Muriel Molinié, professeur à l’université Paris III en didactique d’appropriation du français,

propose les attributs suivants de ce que serait une compétence réflexive :

« savoir établir une relation d’empathie avec le « public » (donner, recevoir et rendre) ; se situer « au plus près de » la singularité des expériences apprenantes et formatives des acteurs ; se sentir concerné par la capacité des acteurs à se saisir de leur pouvoir d’action ; mettre en œuvre une écoute plurielle, attention portée à l’altérité et à la complexité ainsi qu’une co-construction du sens, des savoirs et des connaissances »

Nous tenterons, lors de l’analyse des données de confronter nos propres résultats avec ces

aptitudes ici repérées. Si cette réintroduction du sujet réflexif semble indispensable dans le

domaine de la formation (celle des enseignants en particulier), elle se manifeste dans d’autres

sphères sociales également.

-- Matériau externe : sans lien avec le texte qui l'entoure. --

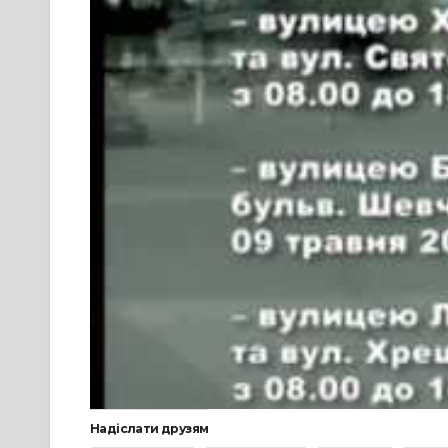
Надіслати друзям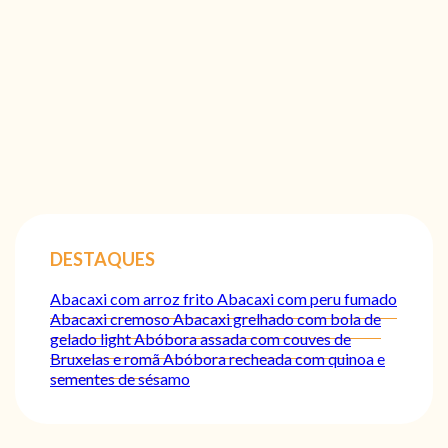
DESTAQUES
Abacaxi com arroz frito
Abacaxi com peru fumado
Abacaxi cremoso
Abacaxi grelhado com bola de
gelado light
Abóbora assada com couves de
Bruxelas e romã
Abóbora recheada com quinoa e
sementes de sésamo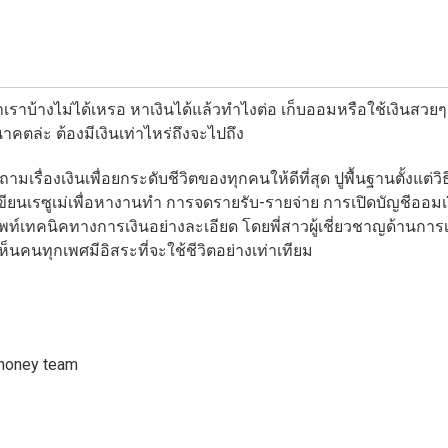
ราบ้างไม่ได้เหรอ หาเงินได้แล้วทำไงต่อ เก็บออมหรือใช้เงินสวยๆ
คตล่ะ ต้องมีเงินเท่าไหร่ถึงจะไปถึง
เรื่องเงินเพื่อยกระดับชีวิตของทุกคนให้ดีที่สุด ปูพื้นฐานตั้งแต่วิ
ับเขียนเรซูเม่เพื่อหางานทำ การจดรายรับ-รายจ่าย การเปิดบัญชีออ
ศัพท์เทคนิคทางการเงินอย่างละเอียด โดยพี่สาวผู้เชี่ยวชาญด้านการเ
็นคนทุกเพศมีอิสระที่จะใช้ชีวิตอย่างเท่าเทียม
rmoney team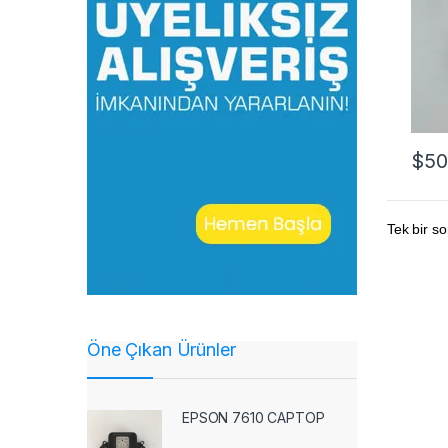
$
50
Tek bir so
Öne Çıkan Ürünler
EPSON 7610 CAPTOP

C’est l’un des risques pointés par des chercheurs en sociologie ou

en sciences de l’éducation. Les démarches réflexives sont très diverses et leurs fonctions

également. La possibilité de revenir sur son expérience passée peut être instrumentalisée à des

fins sociales de contrôle des individus. C’est ce que rappelle Jean-Pierre Boutinet dans sa

contribution à l’ouvrage consacré aux « Pratiques réflexives ». Il évoque, à propos de

certaines situations, une forme d’injonction à la rétrospection (Guillaumin, Pesce, Denoyel,

2009, p. 7). Cette situation est à conserver en mémoire chez tout chercheur qui mobilise ces

démarches avec d’autres personnes, de façon à s’en distinguer par une qualité relationnelle

appuyée sur une éthique de la recherche laquelle doit laisser l’entière liberté au sujet de

contribuer ou non et aussi selon sa manière, toujours en co-construction donc. Ces démarches

appellent de la part du praticien réflexif l’élucidation de son habitus et le développement

peut-être d’une intelligence pratique.